O município foi fundado a partir do desenvolvimento econômico almejado pela região com as obras de infraestrutura previstas pelo Tratado de Petrópolis, entre elas a ferrovia Madeira-Mamoré e a ponte para ligação entre o Brasil e a Bolívia. A realidade econômica e social mudou nas últimas décadas e resultou no êxodo da população pela falta de empregos e de serviços básicos na fronteira, além do aumento da violência e do tráfico de drogas, de acordo com o parlamentar.

“Os empresários que se prepararam foram embora, acharam outros rumos. Muitas famílias que foram para lá com expectativas ficaram desoladas e abandonaram Guajará-Mirim. As pessoas sequer venderam as próprias casas, deixaram tudo para trás”, relata Chrisóstomo.

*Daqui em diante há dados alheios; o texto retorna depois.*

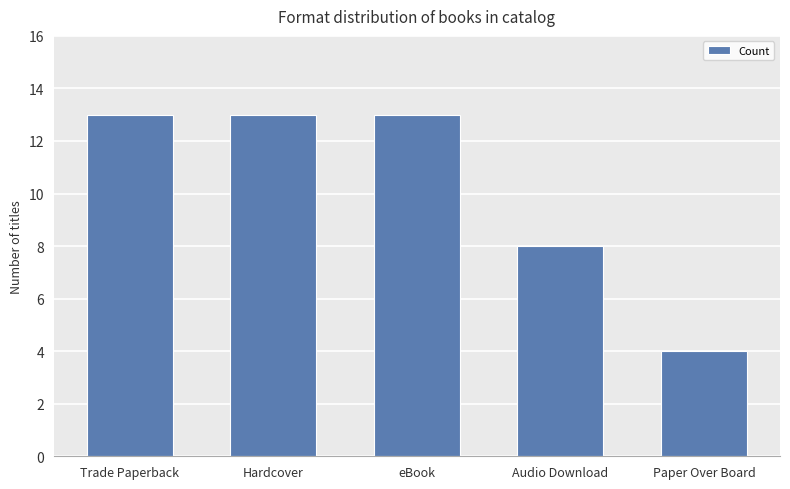

What is the change in value from eBook to Audio Download?

-5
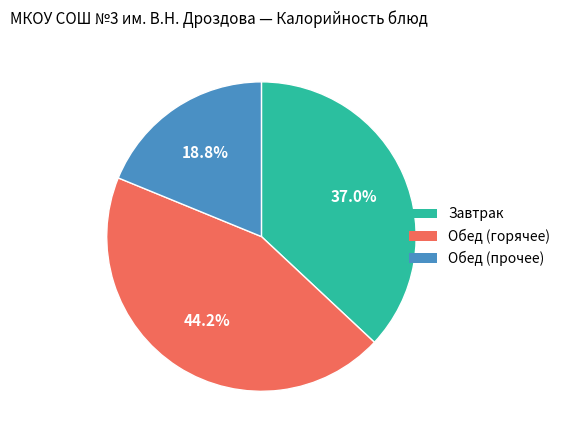

How many slices are in this pie chart?

3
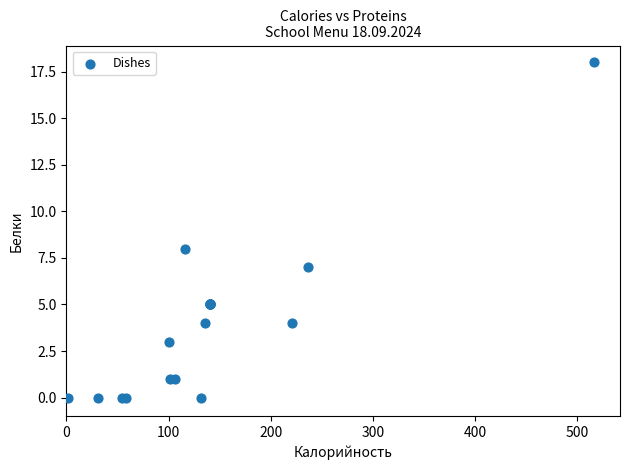

What Y value in the scatter plot is closest to 9?

8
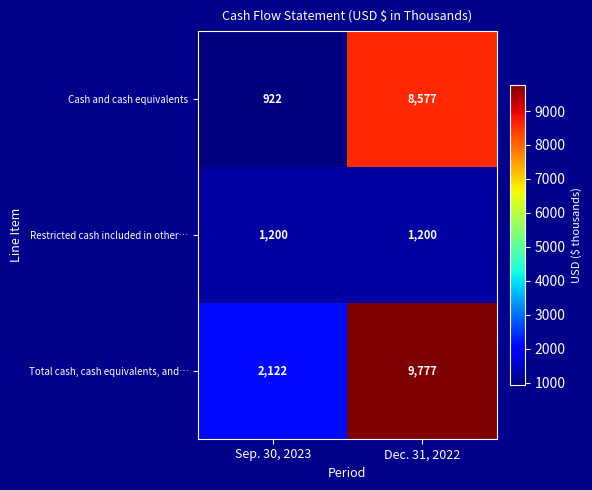

What value does the Cash and cash equivalents series have at Dec. 31, 2022, to the nearest 10?

8580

No início de junho, ele se reuniu com o ministro do TCU Aroldo Cedrez, relator do processo para liberação da obra da ponte binacional, e cobrou celeridade no julgamento por causa dos impactos econômicos e sociais na região e pela degradação dos municípios na fronteira entre o Brasil e a Bolívia.

Procurado pela Gazeta do Povo, o Dnit confirmou que o processo de contratação da empresa para elaboração dos projetos e para execução da obra segue suspenso até a decisão do TCU: “A licitação foi objeto de questionamentos junto ao Tribunal de Contas da União, que determinou a suspensão do certame, resultando na paralisação temporária do processo. Atualmente, o Dnit aguarda o julgamento do processo pelo tribunal.”